A bit more than a year after Pope Francis delivered Laudato Si’, more than one million young Catholics have descended upon Kraków, Poland for World Youth Day. Of course, there are a number of reasons for so many young Catholics to go to World Youth Day and I hope they help Francis continue to highlight the teachings of Laudato Si’. After all, it is the future generations that will be on the front lines of climate change. They are the ones who will see it most, they are the ones who can slow it and they are the ones who can stop what has already begun.

Our planet has been changing because of our collective actions for some time now. Decades of runaway carbon emissions have led to the threat of runaway climate change. Droughts and heat waves across Africa and Europe are becoming the new normal, and it seems once every 100-year events are now occurring regularly. In the Philippines, there’s now an average of 20 typhoons each year. California, the world’s sixth largest economy, has been living in drought for much of this decade, while France recently fell victim to deadly floods that caused over a billion Euros worth of damage. Poland, the host nation for World Youth Day, is still recovering from the swelling of the Vistula River in May that flooded Warsaw and caused damage that is still yet to be calculated.
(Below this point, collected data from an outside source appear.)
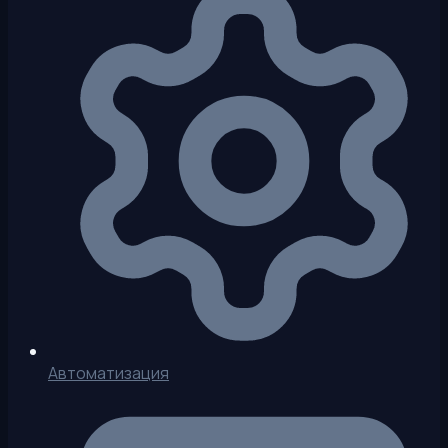
Автоматизация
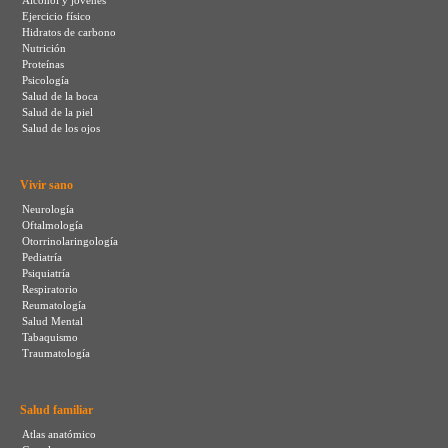
Alcohol y jovenes
Ejercicio físico
Hidratos de carbono
Nutrición
Proteínas
Psicología
Salud de la boca
Salud de la piel
Salud de los ojos
Vivir sano
Neurología
Oftalmología
Otorrinolaringología
Pediatría
Psiquiatría
Respiratorio
Reumatología
Salud Mental
Tabaquismo
Traumatología
Salud familiar
Atlas anatómico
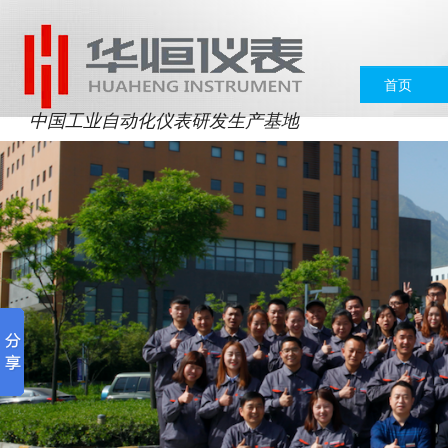
首页
中国工业自动化仪表研发生产基地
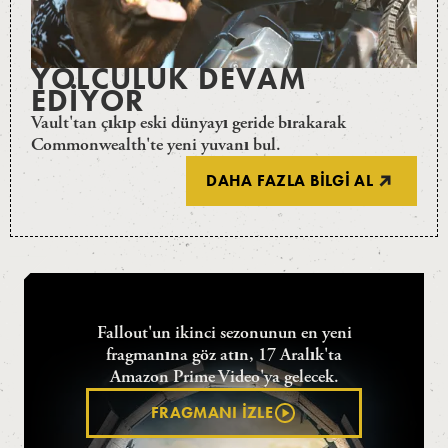
YOLCULUK DEVAM
EDIYOR
Vault'tan çıkıp eski dünyayı geride bırakarak
Commonwealth'te yeni yuvanı bul.
DAHA FAZLA BILGI AL
2. SEZON
Fallout'un ikinci sezonunun en yeni
fragmanına göz atın, 17 Aralık'ta
Amazon Prime Video'ya gelecek.
FRAGMANI İZLE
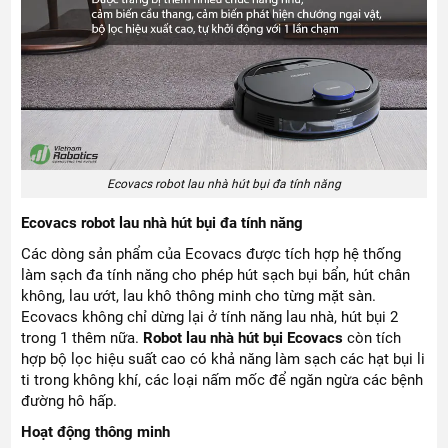
Ecovacs robot lau nhà hút bụi đa tính năng
Ecovacs robot lau nhà hút bụi đa tính năng
Các dòng sản phẩm của Ecovacs được tích hợp hệ thống
làm sạch đa tính năng cho phép hút sạch bụi bẩn, hút chân
không, lau ướt, lau khô thông minh cho từng mặt sàn.
Ecovacs không chỉ dừng lại ở tính năng lau nhà, hút bụi 2
trong 1 thêm nữa.
Robot lau nhà hút bụi Ecovacs
còn tích
hợp bộ lọc hiệu suất cao có khả năng làm sạch các hạt bụi li
ti trong không khí, các loại nấm mốc để ngăn ngừa các bệnh
đường hô hấp.
Hoạt động thông minh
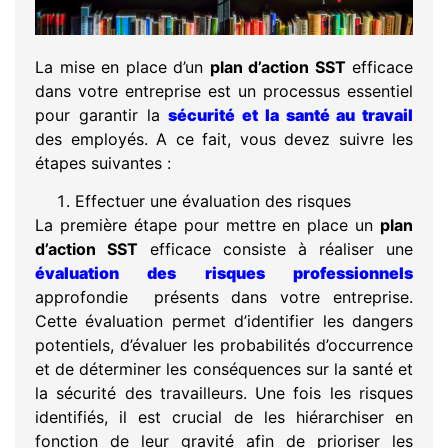
La mise en place d’un
plan d’action SST
efficace
dans votre entreprise est un processus essentiel
pour garantir la
sécurité et la santé au travail
des employés. A ce fait, vous devez suivre les
étapes suivantes :
Effectuer une évaluation des risques
La première étape pour mettre en place un
plan
d’action SST
efficace consiste à réaliser une
évaluation des risques professionnels
approfondie présents dans votre entreprise.
Cette évaluation permet d’identifier les dangers
potentiels, d’évaluer les probabilités d’occurrence
et de déterminer les conséquences sur la santé et
la sécurité des travailleurs. Une fois les risques
identifiés, il est crucial de les hiérarchiser en
fonction de leur gravité afin de prioriser les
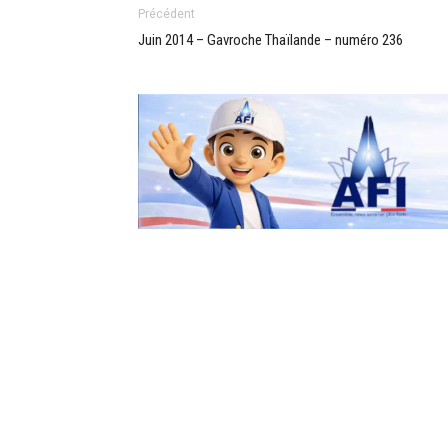
Précédent
Juin 2014 – Gavroche Thaïlande – numéro 236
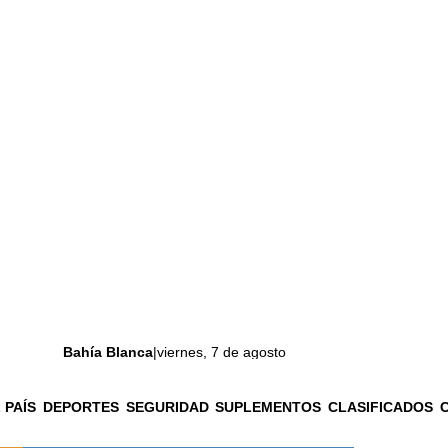
Bahía Blanca
|
viernes, 7 de agosto
 PAÍS
DEPORTES
SEGURIDAD
SUPLEMENTOS
CLASIFICADOS
La ciudad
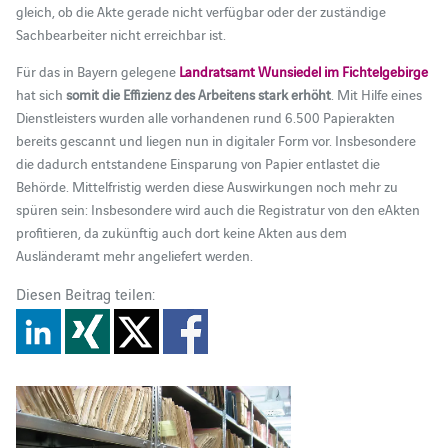
gleich, ob die Akte gerade nicht verfügbar oder der zuständige
Sachbearbeiter nicht erreichbar ist.
Für das in Bayern gelegene
Landratsamt Wunsiedel im Fichtelgebirge
hat sich
somit die Effizienz des Arbeitens stark erhöht
. Mit Hilfe eines
Dienstleisters wurden alle vorhandenen rund 6.500 Papierakten
bereits gescannt und liegen nun in digitaler Form vor. Insbesondere
die dadurch entstandene Einsparung von Papier entlastet die
Behörde. Mittelfristig werden diese Auswirkungen noch mehr zu
spüren sein: Insbesondere wird auch die Registratur von den eAkten
profitieren, da zukünftig auch dort keine Akten aus dem
Ausländeramt mehr angeliefert werden.
Diesen Beitrag teilen:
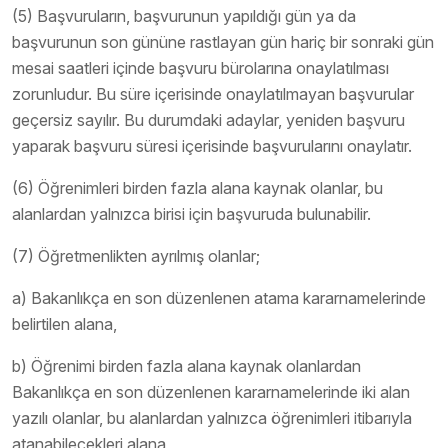
(5) Başvuruların, başvurunun yapıldığı gün ya da
başvurunun son gününe rastlayan gün hariç bir sonraki gün
mesai saatleri içinde başvuru bürolarına onaylatılması
zorunludur. Bu süre içerisinde onaylatılmayan başvurular
geçersiz sayılır. Bu durumdaki adaylar, yeniden başvuru
yaparak başvuru süresi içerisinde başvurularını onaylatır.
(6) Öğrenimleri birden fazla alana kaynak olanlar, bu
alanlardan yalnızca birisi için başvuruda bulunabilir.
(7) Öğretmenlikten ayrılmış olanlar;
a) Bakanlıkça en son düzenlenen atama kararnamelerinde
belirtilen alana,
b) Öğrenimi birden fazla alana kaynak olanlardan
Bakanlıkça en son düzenlenen kararnamelerinde iki alan
yazılı olanlar, bu alanlardan yalnızca öğrenimleri itibarıyla
atanabilecekleri alana,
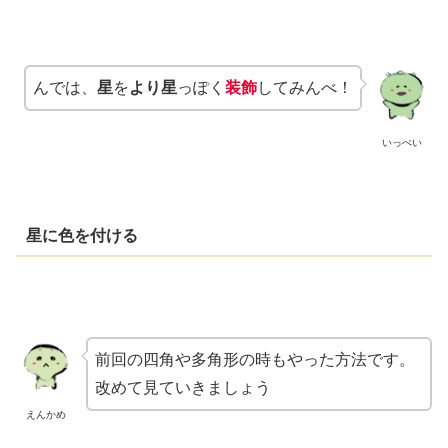
んでは、
星
を
より星
っぽく
装飾
してみんべ！
いっぺい
星に色を付ける
前回の四角や多角形の時もやった方法です。
改めて見ていきましょう
えんかめ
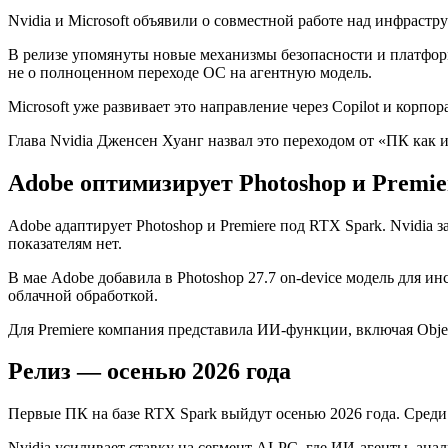
Nvidia и Microsoft объявили о совместной работе над инфраст
В релизе упомянуты новые механизмы безопасности и платформа
не о полноценном переходе ОС на агентную модель.
Microsoft уже развивает это направление через Copilot и корп
Глава Nvidia Дженсен Хуанг назвал это переходом от «ПК как
Adobe оптимизирует Photoshop и Premie
Adobe адаптирует Photoshop и Premiere под RTX Spark. Nvidia
показателям нет.
В мае Adobe добавила в Photoshop 27.7
on-device
модель для ин
облачной обработкой.
Для Premiere компания представила ИИ-функции, включая Obje
Релиз — осенью 2026 года
Первые ПК на базе RTX Spark выйдут осенью 2026 года. Среди 
Nvidia усиливает ставку на сегмент
AI-PC
, где ИИ-агенты, ана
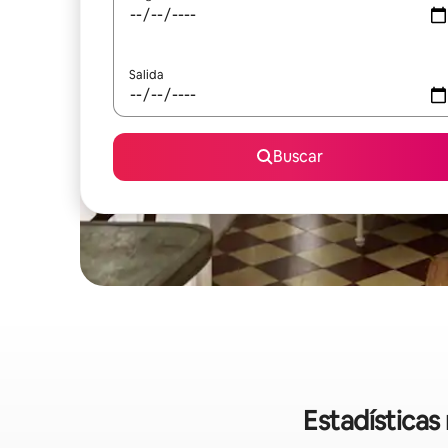
Salida
Buscar
Estadísticas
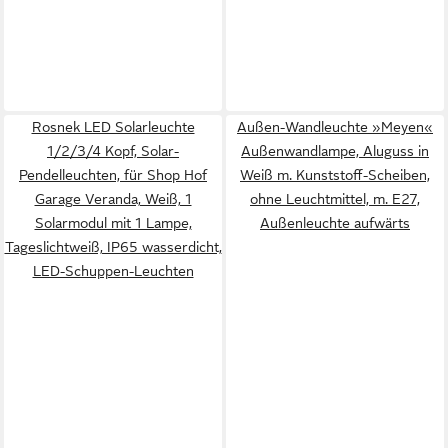
Rosnek LED Solarleuchte
Außen-Wandleuchte »Meyen«
1/2/3/4 Kopf, Solar-
Außenwandlampe, Aluguss in
Pendelleuchten, für Shop Hof
Weiß m. Kunststoff-Scheiben,
Garage Veranda, Weiß, 1
ohne Leuchtmittel, m. E27,
Solarmodul mit 1 Lampe,
Außenleuchte aufwärts
Tageslichtweiß, IP65 wasserdicht,
LED-Schuppen-Leuchten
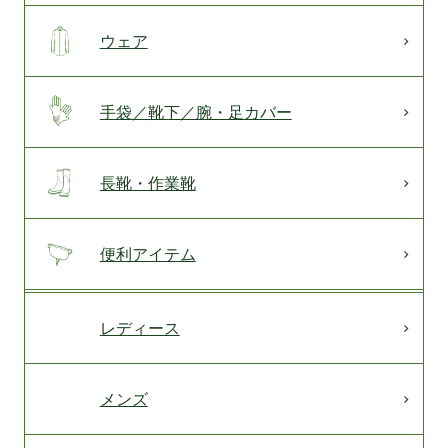
ウェア
手袋／靴下／腕・足カバー
長靴・作業靴
便利アイテム
レディース
メンズ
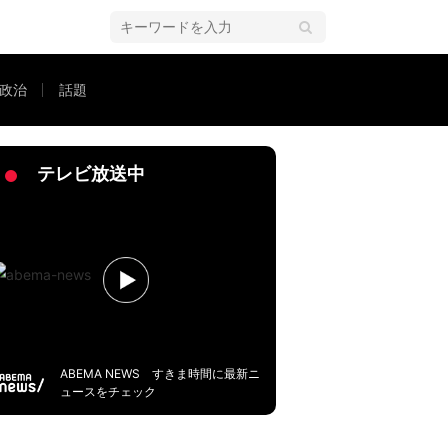
政治
話題
ための備えを考える
テレビ放送中
ABEMA NEWS すきま時間に最新ニ
ュースをチェック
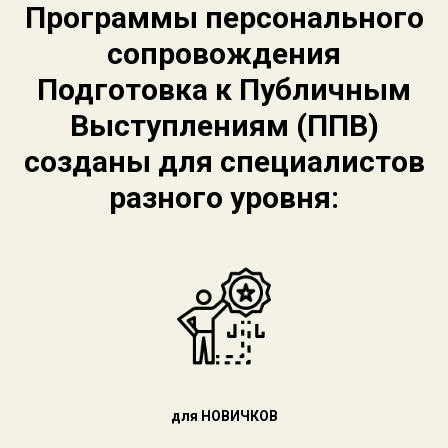
Программы персонального
сопровождения
Подготовка к Публичным
Выступлениям (ППВ)
созданы для специалистов
разного уровня:
для НОВИЧКОВ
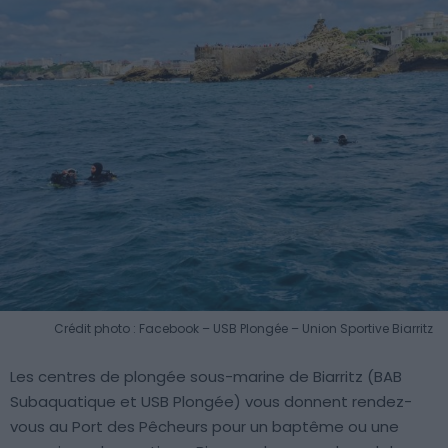
Crédit photo : Facebook – USB Plongée – Union Sportive Biarritz
Les centres de plongée sous-marine de Biarritz (BAB
Subaquatique et USB Plongée) vous donnent rendez-
vous au Port des Pêcheurs pour un baptême ou une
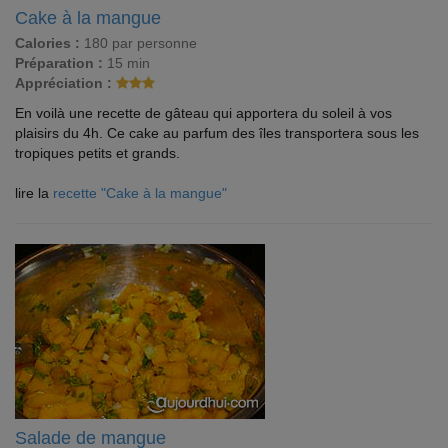
Cake à la mangue
Calories :
180 par personne
Préparation :
15 min
Appréciation :
En voilà une recette de gâteau qui apportera du soleil à vos
plaisirs du 4h. Ce cake au parfum des îles transportera sous les
tropiques petits et grands.
lire la
recette "Cake à la mangue"
Salade de mangue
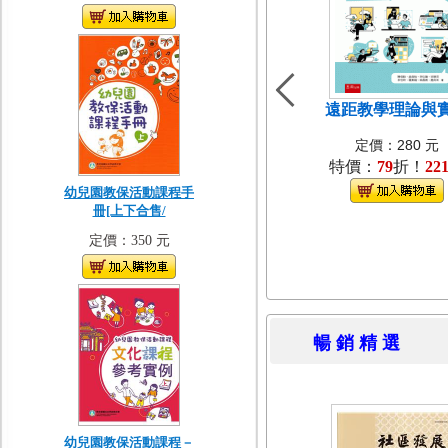
遠距教學理論與
定價：280 元
特價：
79
折！
22
幼兒園教保活動課程手
冊[上下合售/
定價：350 元
暢 銷 精 
幼兒園教保活動課程－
These climate-fuelled extreme weather events don’t just damage property, they are destroying crops, decimating local economies, increasing tensions in already tense political times and forcing populations to flee their homes, sometimes never to return. In many cases, the confluence of these dynamics is bringing out the worst in humanity.

Through his encyclical, Pope Francis challenges us to be our best; to live his words. Of course we must welcome refugees, and care for the most vulnerable people fleeing war, famine and environmental disasters. But we must also help those communities to adapt and become more resilient, as well as address the causes of the mass migrations, super storms and famines.

To live Laudato Si’ will require global actions with endless individual variations. Shifting investments away from fossil fuel companies, speaking up for a swift and just transition to renewable energy, and reconsidering our own personal consumption habits are all ways we can live Laudato Si’. We need to get out of this universe of carelessness fuelled by materialism and consumerism and a lack of global consideration that permeates throughout our societies. We need to re-humanise our society, it needs to be welcoming toward those who suffer, and promote ways of living that limit suffering. We must move beyond words and shift into action.

As the Secretary General of Caritas Internationalis, the umbrella organisation for Catholic charitable organisations throughout the world, I feel responsible to urge us all to take inspiration from Laudato Si’ and begin rethinking our consumption habits and our investments. The products we purchase, the power we use and the investments we make can impact our fellow humans in far off parts of the world and right in our own neighbourhoods. I hope that young Catholics, during moments like World Youth Day, speak up and spread the word about caring for our common home. After all, “caring for the gift of creation” is an act we can all share in. So please celebrate Pope Francis’s words, but even more importantly live them, for the sake of our neighbours all over this planet.